To address the prohibitively high computational cost of training vision-language models (VLMs) with large language model (LLM) decoders, this paper proposes a “zero-shot grafting” paradigm. It constructs a lightweight proxy model from the shallow layers of the target LLM to pretrain the visual encoder; then, via shared embedding space design and semantic alignment mechanisms, enables seamless, zero-shot transfer of the pretrained visual encoder to the full-scale LLM—without fine-tuning. This approach is the first to support plug-and-play visual encoder migration across LLM scales. Evaluated on multiple benchmarks, it achieves performance on par with end-to-end VLM training using the full LLM decoder, while reducing overall VLM training cost by approximately 45% (with Llama-70B as the decoder). The method significantly enhances training efficiency and scalability for large-scale VLM development.
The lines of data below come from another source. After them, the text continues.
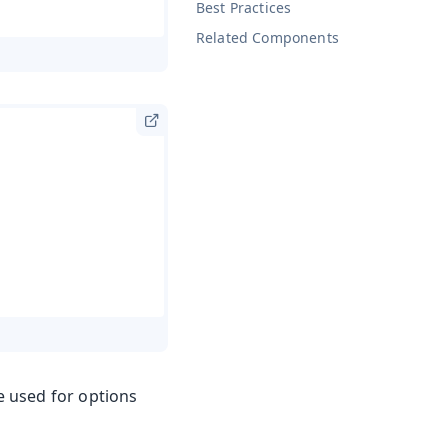
Best Practices
Related Components
e used for options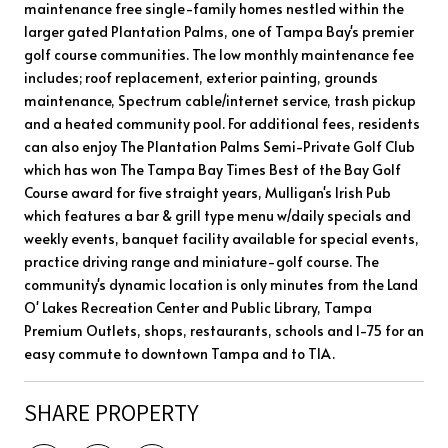
maintenance free single-family homes nestled within the
larger gated Plantation Palms, one of Tampa Bay's premier
golf course communities. The low monthly maintenance fee
includes; roof replacement, exterior painting, grounds
maintenance, Spectrum cable/internet service, trash pickup
and a heated community pool. For additional fees, residents
can also enjoy The Plantation Palms Semi-Private Golf Club
which has won The Tampa Bay Times Best of the Bay Golf
Course award for five straight years, Mulligan's Irish Pub
which features a bar & grill type menu w/daily specials and
weekly events, banquet facility available for special events,
practice driving range and miniature-golf course. The
community's dynamic location is only minutes from the Land
O' Lakes Recreation Center and Public Library, Tampa
Premium Outlets, shops, restaurants, schools and I-75 for an
easy commute to downtown Tampa and to TIA.
SHARE PROPERTY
Vision language models (VLMs) typically pair a modestly sized vision encoder with a large language model (LLM), e.g., Llama-70B, making the decoder the primary computational burden during training. To reduce costs, a potential promising strategy is to first train the vision encoder using a small language model before transferring it to the large one. We construct small"surrogate models"that share the same embedding space and representation language as the large target LLM by directly inheriting its shallow layers. Vision encoders trained on the surrogate can then be directly transferred to the larger model, a process we call zero-shot grafting -- when plugged directly into the full-size target LLM, the grafted pair surpasses the encoder-surrogate pair and, on some benchmarks, even performs on par with full decoder training with the target LLM. Furthermore, our surrogate training approach reduces overall VLM training costs by ~45% when using Llama-70B as the decoder.